I was looking into how to avoid partial page writes with Linux's buffer IO for VoltDB command logging. I noticed that there is still some read IO which I suspect is read ahead for partial page writes. I'll wager the penalty is small because both Linux and the disk drive will do read ahead combined with writes, but it is added noise.
Along the way I found some historical gems.
From: Linus Torvalds <firstname.lastname@example.org>
Subject: Re: O_DIRECT performance impact on 2.4.18 (was: Re: [PATCH] 2.5.14
Date: Sat, 11 May 2002 18:06:36 GMT
On Fri, 10 May 2002, Gerrit Huizenga wrote:
> In message <Pine.LNX.email@example.com>, > : Li
> nus Torvalds writes:
> > For O_DIRECT to be a win, you need to make it asynchronous.
> O_DIRECT is especially useful for applications which maintain their
> own cache, e.g. a database. And adding Async to it is an even bigger
> bonus (another Oracleism we did in PTX).
The thing that has always disturbed me about O_DIRECT is that the whole
interface is just stupid, and was probably designed by a deranged monkey
on some serious mind-controlling substances [*].
It's simply not very pretty, and it doesn't perform very well either
because of the bad interfaces (where synchronicity of read/write is part
of it, but the inherent page-table-walking is another issue).
I bet you could get _better_ performance more cleanly by splitting up the
actual IO generation and the "user-space mapping" thing sanely. For
example, if you want to do an O_DIRECT read into a buffer, there is no
reason why it shouldn't be done in two phases:
(1) readahead: allocate pages, and start the IO asynchronously
(2) mmap the file with a MAP_UNCACHED flag, which causes read-faults to
"steal" the page from the page cache and make it private to the
mapping on page faults.
If you split it up like that, you can do much more interesting things than
O_DIRECT can do (ie the above is inherently asynchronous - we'll wait only
for IO to complete when the page is actually faulted in).

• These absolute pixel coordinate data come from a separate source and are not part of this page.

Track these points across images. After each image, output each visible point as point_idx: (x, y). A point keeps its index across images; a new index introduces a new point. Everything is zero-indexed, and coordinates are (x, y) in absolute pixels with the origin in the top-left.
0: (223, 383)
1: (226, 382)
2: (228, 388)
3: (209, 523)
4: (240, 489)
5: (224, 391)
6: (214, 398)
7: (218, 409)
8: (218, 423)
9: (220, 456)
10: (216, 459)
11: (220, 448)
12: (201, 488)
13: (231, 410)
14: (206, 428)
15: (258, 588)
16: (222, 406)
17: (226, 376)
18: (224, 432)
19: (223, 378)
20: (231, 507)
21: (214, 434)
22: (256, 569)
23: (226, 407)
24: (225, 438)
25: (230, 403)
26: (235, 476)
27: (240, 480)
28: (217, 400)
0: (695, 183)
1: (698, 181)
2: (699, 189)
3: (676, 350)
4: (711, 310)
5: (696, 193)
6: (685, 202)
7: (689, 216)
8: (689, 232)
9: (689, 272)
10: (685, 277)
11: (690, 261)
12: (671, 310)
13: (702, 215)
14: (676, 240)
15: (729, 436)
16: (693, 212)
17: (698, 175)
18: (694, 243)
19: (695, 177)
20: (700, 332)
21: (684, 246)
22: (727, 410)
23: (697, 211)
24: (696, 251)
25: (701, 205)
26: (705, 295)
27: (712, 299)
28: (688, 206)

For O_DIRECT writes, you split it the other way around:
(1) mwrite() takes the pages in the memory area, and moves them into the
page cache, removing the page from the page table (and only copies
if existing pages already exist)
(2) fdatasync_area(fd, offset, len)
Again, the above is likely to be a lot more efficient _and_ can do things
that O_DIRECT only dreams on.
With my suggested _sane_ interface, I can do a noncached file copy that
should be "perfect" even in the face of memory pressure by simply doing
addr = mmap( .. MAP_UNCACHED .. src .. )
mwrite(dst, addr, len);
which does true zero-copy (and, since mwrite removes it from the page
table anyway, you can actually avoid even the TLB overhead trivially: if
mwrite notices that the page isn't mapped, it will just take it directly
from the page cache).
Sadly, database people don't seem to have any understanding of good taste,
and various OS people end up usually just saying "Yes, Mr Oracle, I'll
open up any orifice I have for your pleasure".

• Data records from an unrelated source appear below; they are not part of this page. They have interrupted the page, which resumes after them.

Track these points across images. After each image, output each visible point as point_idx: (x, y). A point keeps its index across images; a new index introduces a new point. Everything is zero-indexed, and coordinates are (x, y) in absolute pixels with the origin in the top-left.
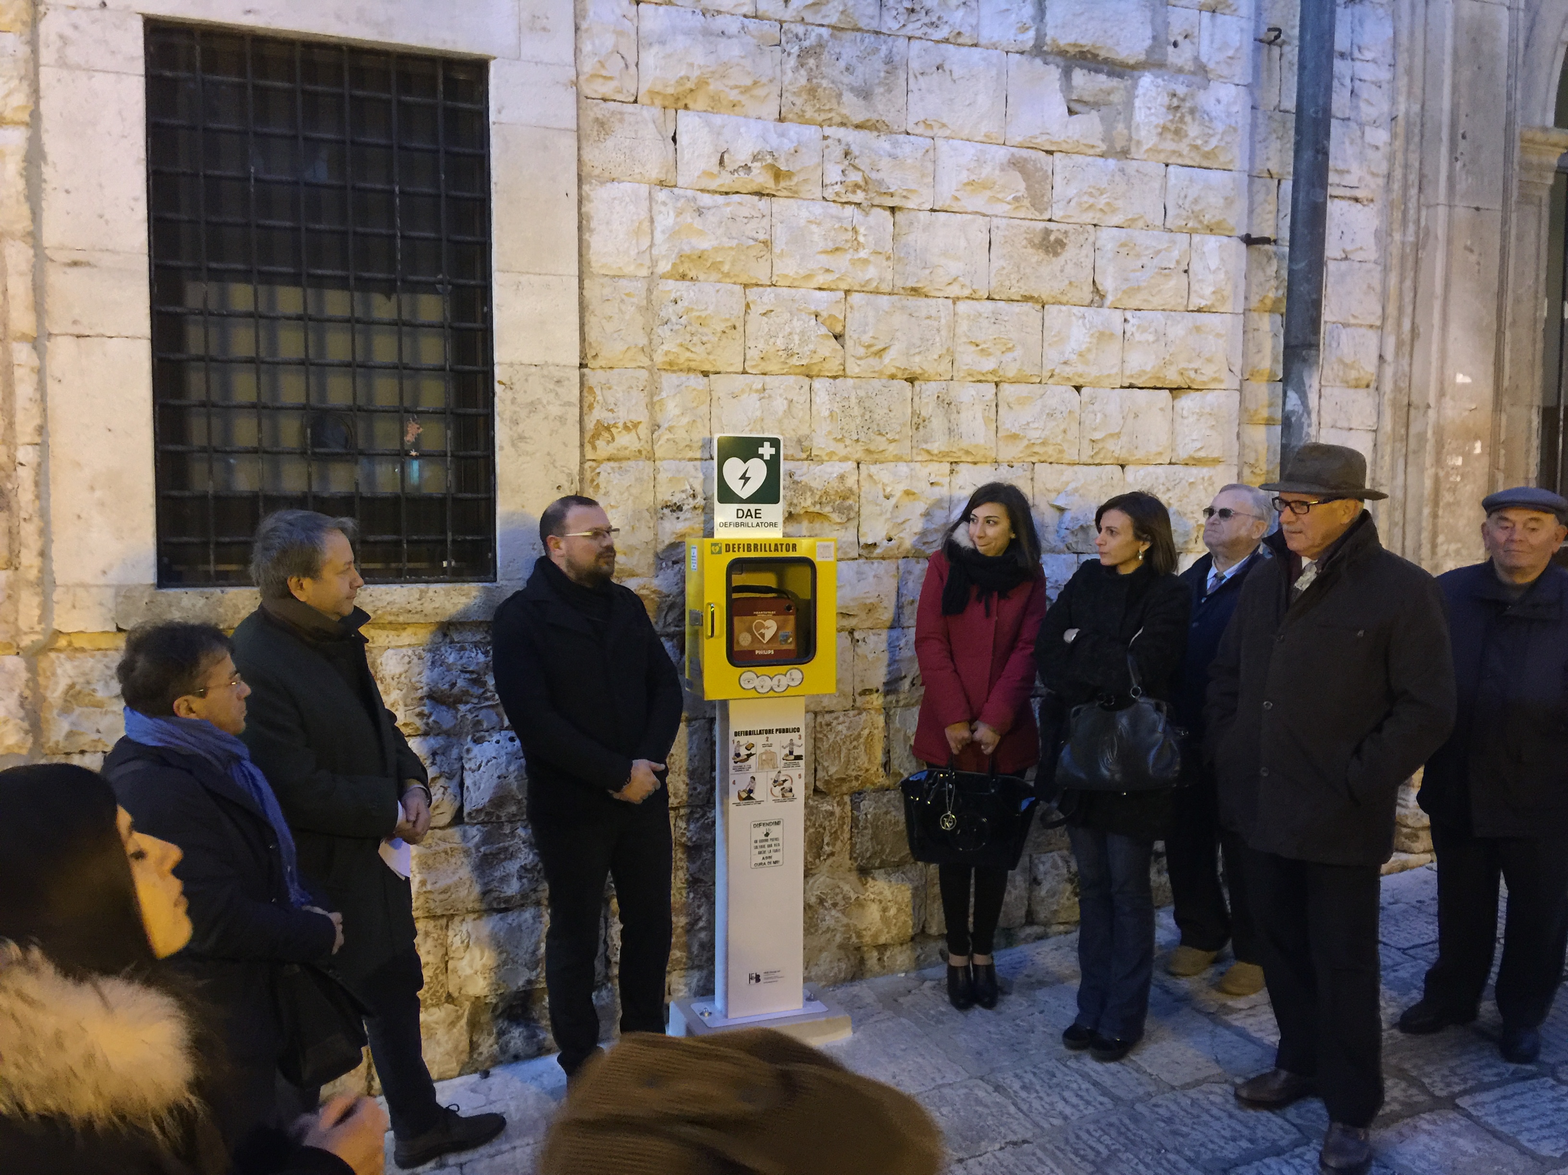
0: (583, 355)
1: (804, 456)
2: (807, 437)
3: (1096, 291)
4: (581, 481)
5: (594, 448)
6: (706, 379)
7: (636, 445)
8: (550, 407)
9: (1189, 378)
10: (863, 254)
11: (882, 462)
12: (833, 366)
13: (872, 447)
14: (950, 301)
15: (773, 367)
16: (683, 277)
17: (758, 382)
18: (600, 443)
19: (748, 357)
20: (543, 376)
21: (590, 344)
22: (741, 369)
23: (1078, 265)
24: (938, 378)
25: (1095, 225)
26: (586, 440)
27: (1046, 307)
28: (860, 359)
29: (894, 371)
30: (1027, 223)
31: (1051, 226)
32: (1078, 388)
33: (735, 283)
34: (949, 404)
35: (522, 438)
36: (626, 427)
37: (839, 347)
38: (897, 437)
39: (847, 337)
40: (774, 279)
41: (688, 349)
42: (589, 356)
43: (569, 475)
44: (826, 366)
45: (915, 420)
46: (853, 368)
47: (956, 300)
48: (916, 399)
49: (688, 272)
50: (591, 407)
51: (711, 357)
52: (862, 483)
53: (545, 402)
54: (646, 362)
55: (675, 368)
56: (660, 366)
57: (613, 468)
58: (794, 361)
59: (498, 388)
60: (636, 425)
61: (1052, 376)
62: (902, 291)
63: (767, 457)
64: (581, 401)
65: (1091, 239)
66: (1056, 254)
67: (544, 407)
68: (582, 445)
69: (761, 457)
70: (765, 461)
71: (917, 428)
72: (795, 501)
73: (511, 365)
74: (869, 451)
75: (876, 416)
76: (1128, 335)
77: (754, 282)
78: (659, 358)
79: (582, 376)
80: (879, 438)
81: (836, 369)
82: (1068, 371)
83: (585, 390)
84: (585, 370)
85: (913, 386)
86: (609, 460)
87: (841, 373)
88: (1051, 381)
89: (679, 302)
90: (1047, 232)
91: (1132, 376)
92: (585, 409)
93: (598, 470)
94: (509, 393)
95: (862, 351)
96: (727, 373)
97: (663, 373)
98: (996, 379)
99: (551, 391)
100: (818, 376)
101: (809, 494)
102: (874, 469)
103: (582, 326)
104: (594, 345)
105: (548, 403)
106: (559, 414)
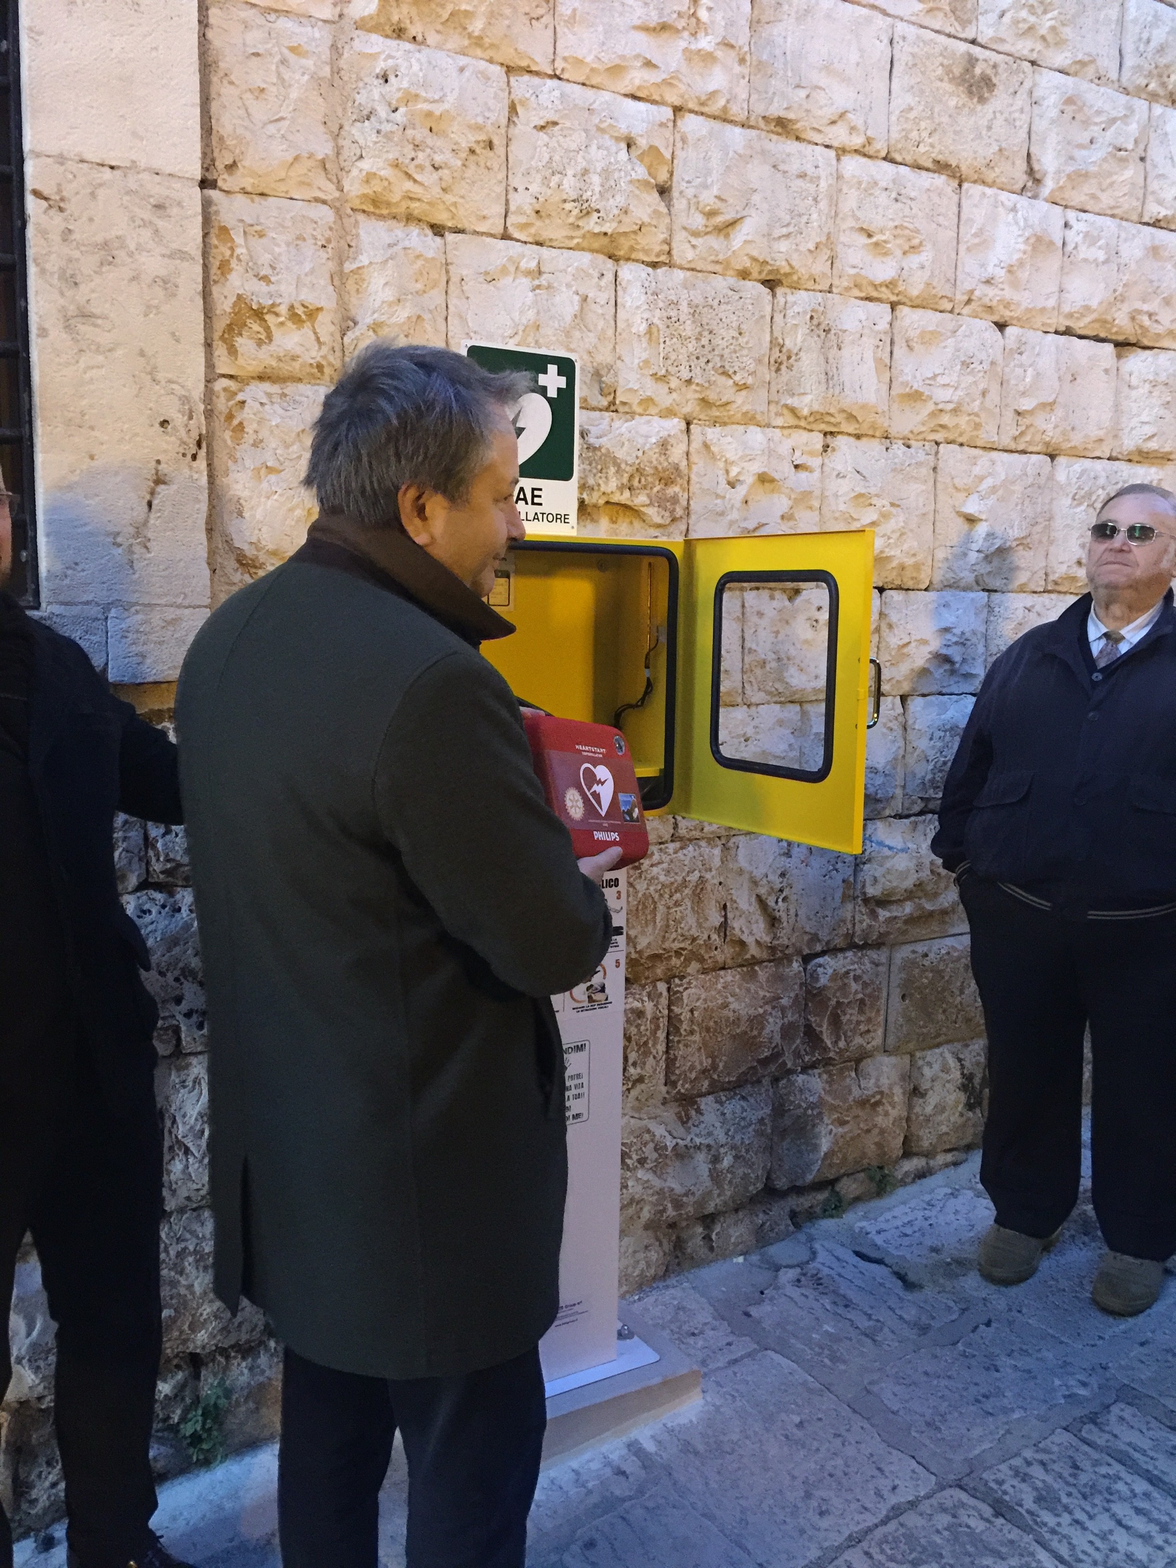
0: (208, 162)
1: (605, 402)
2: (610, 368)
3: (1031, 172)
4: (209, 414)
5: (232, 351)
6: (438, 239)
7: (314, 354)
8: (143, 258)
9: (1141, 327)
10: (705, 43)
11: (725, 424)
12: (652, 242)
13: (712, 396)
14: (832, 154)
15: (553, 231)
16: (399, 33)
17: (529, 257)
18: (244, 343)
19: (512, 208)
20: (129, 192)
21: (221, 139)
22: (500, 230)
23: (1010, 122)
24: (810, 285)
25: (1033, 63)
26: (217, 335)
27: (966, 185)
28: (696, 234)
29: (748, 263)
30: (942, 39)
31: (976, 51)
32: (1001, 326)
33: (491, 61)
34: (827, 331)
35: (85, 315)
36: (294, 317)
37: (663, 209)
38: (750, 381)
39: (675, 193)
40: (559, 64)
41: (409, 176)
42: (220, 165)
43: (185, 399)
44: (643, 241)
45: (776, 354)
46: (683, 252)
47: (842, 152)
48: (778, 318)
49: (406, 24)
50: (225, 267)
51: (449, 198)
52: (694, 458)
53: (132, 247)
54: (330, 192)
55: (385, 212)
56: (357, 204)
57: (269, 395)
58: (592, 224)
59: (32, 205)
60: (313, 313)
61: (969, 301)
62: (762, 124)
63: (552, 393)
64: (205, 254)
65: (1027, 85)
66: (982, 100)
67: (131, 255)
68: (208, 345)
69: (543, 391)
70: (550, 400)
71: (778, 370)
72: (591, 481)
73: (61, 159)
74: (705, 402)
75: (717, 341)
76: (1069, 248)
77: (524, 63)
78: (354, 187)
79: (207, 204)
80: (722, 379)
81: (657, 248)
82: (991, 294)
83: (214, 232)
84: (213, 193)
85: (774, 296)
86: (261, 378)
87: (663, 258)
88: (966, 310)
89: (392, 78)
90: (972, 61)
91: (1070, 316)
92: (214, 270)
93: (240, 397)
94: (57, 221)
95: (698, 221)
96: (476, 233)
97: (361, 217)
98: (894, 298)
99: (145, 224)
100: (628, 259)
101: (613, 470)
102: (713, 434)
103: (206, 100)
104: (230, 142)
105: (139, 248)
106: (163, 272)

[*] In other words, it's an Oracleism.
From: Linus Torvalds <firstname.lastname@example.org>
Subject: Re: statfs() / statvfs() syscall ballsup...
Date: Fri, 10 Oct 2003 17:06:46 GMT
On Fri, 10 Oct 2003, Chris Friesen wrote:This got me fist pumping
> How does this play with massive (ie hundreds or thousands of gigabytes)
> databases? Surely you can't expect to put it all in memory?
Hey, I'm a big believer in mass market.
Which means that I think odd-ball users will have to use odd-ball
databases, and pay through the nose for them. That's fine. But those db's
are doing to be very rare.
Your arguments are all the same stuff that made PC's "irrelevant" 15 years
I'm not saying in-memory is here tomorrow. I'm just saying that anybody
who isn't looking at it for the mass market _will_ be steamrolled over
when they arrive.
If you were a company, which market would you prefer: the high-end 0.1% or
the rest? Yes, you can charge a _lot_ more for the high-end side, but you
will eternally live in the knowledge that your customers are slowly moving
to the "low end" - simply because it gets more capable.
And the thing is, the economics of the 99% means that that is the one that
sees all the real improvements. That's the one that will have the nice
admin tools, and the cottage industry that builds up around it.
On Fri, 10 Oct 2003, Joel Becker wrote: > > I hope disk-based databases die off quickly. > > As opposed to what? Not a challenge, just interested in what > you think they should be. I'm hoping in-memory databases will just kill off the current crop totally. That solves all the IO problems - the only thing that goes to disk is the log and the backups, and both go there totally linearly unless the designer was crazy. Yeah, I don't follow the db market, but it's just insane to try to keep the on-disk data in any other format if you've got enough memory. Recovery may take a long time (reading that whole backup into memory and redoing the log will be pretty expensive), but replication should handle that trivially.